Despite these previous decisions grounding a broad reading of the FLSA’s scope, the majority held for employer SmithKline, ruling it had carried its burden, and that Auer deference was unwarranted because, among other things, the DOL regulations relevant to defining "outside salesman" were "ambiguous" and imposed potentially massive liability for conduct that occurred before the DOL’s interpretation was announced. Enforcing it would therefore "seriously undermine the principle that agencies should provide regulated parties 'fair warning of the conduct [a regulation] prohibits or requires.'" 132 S. Ct. at 2167, quoting Gates & Fox Co. v. Occupational Safety and Health Review Comm’n, 790 F.2d 154, 156 (D.C. Cir. 1986)(Scalia J.). The Court majority also put forth an estoppel rationale, reasoning that Auer deference was unwarranted because

"despite the industry’s decades long practice of classifying pharmaceutical detailers as exempt employees, the DOL never initiated any enforcement actions with respect to detailers or otherwise suggested that it thought the industry was acting unlawfully. . . . Other than acquiescence, no explanation for the DOL’s inaction is plausible."

Id. at 2168. Ruling that Auer deference was unwarranted, the Court instead decided to "accord the Department's interpretation a measure of deference proportional to the thoroughness evident in its consideration, the validity of its reasoning, its consistency with earlier and later pronouncements, and all those factors which give it the power to persuade." Id. at 2168-2169 (internal quotations omitted).

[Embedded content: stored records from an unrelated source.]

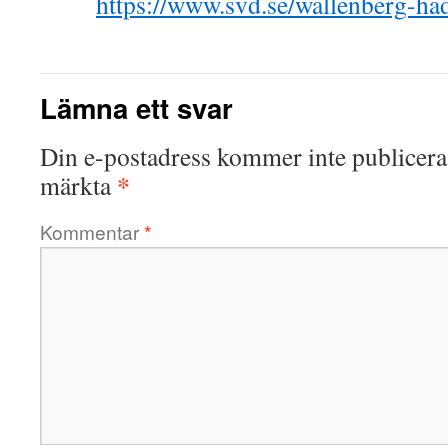
https://www.svd.se/wallenberg-had
Lämna ett svar
Din e-postadress kommer inte publicera
*
märkta
Kommentar
*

Addressing the statutory interpretation issue without deferring to the DOL, the majority found that detailers were "outside salesmen" exempt from FLSA overtime requirements. The Court reasoned that the FLSA exempted anyone "employed in the capacity of [an] outside salesman", 29 U.S.C. § 213(a)(1), and that the statute’s emphasis on "capacity" counsels in favor of a functional, rather than a formal, inquiry. Id. at 2170. The majority also relied on the DOL’s regulations, which define an "outside salesman" as an employee whose primary duty is "making sales," adopting the statutory definition of "sale". Id. at 2170-1. Pursuant to 29 U.S.C. § 203(k), "sale" or "sell" "includes any sale, exchange, contract to sell, consignment for sale, shipment for sale, or other disposition." According to the majority, the statute’s use of the words "includes," "any," and "other disposition," signaled Congress’ intent to define "sale" in a broad manner and to include transactions that might not be considered sales in the technical sense. Id. at 2171. The Court concluded:

"[o]btaining a nonbinding commitment from a physician to prescribe one of respondent’s drugs is the most that petitioners were able to do to ensure the eventual disposition of the products that respondent sells. This kind of arrangement, in the unique regulatory environment within which pharmaceutical companies must operate, comfortably falls within the catch-all of 'other disposition.'"

Id. at 2171. Justice Breyer dissented for the Court’s liberal wing, joined by Justices Ginsburg, Sotomayor, and Kagan. Id. at 2175. Justice Breyer actually agreed with the majority that the DOL’s interpretation of its FLSA regulations should not be given deference. Id. However, agreeing with the DOL and the Second Circuit, Justice Breyer argued that a drug detailer was not an "outside salesman" because he does not actually sell the product, but instead gets a “non-binding commitment", and does not otherwise fall under an exemption. Id. at 2177-2179.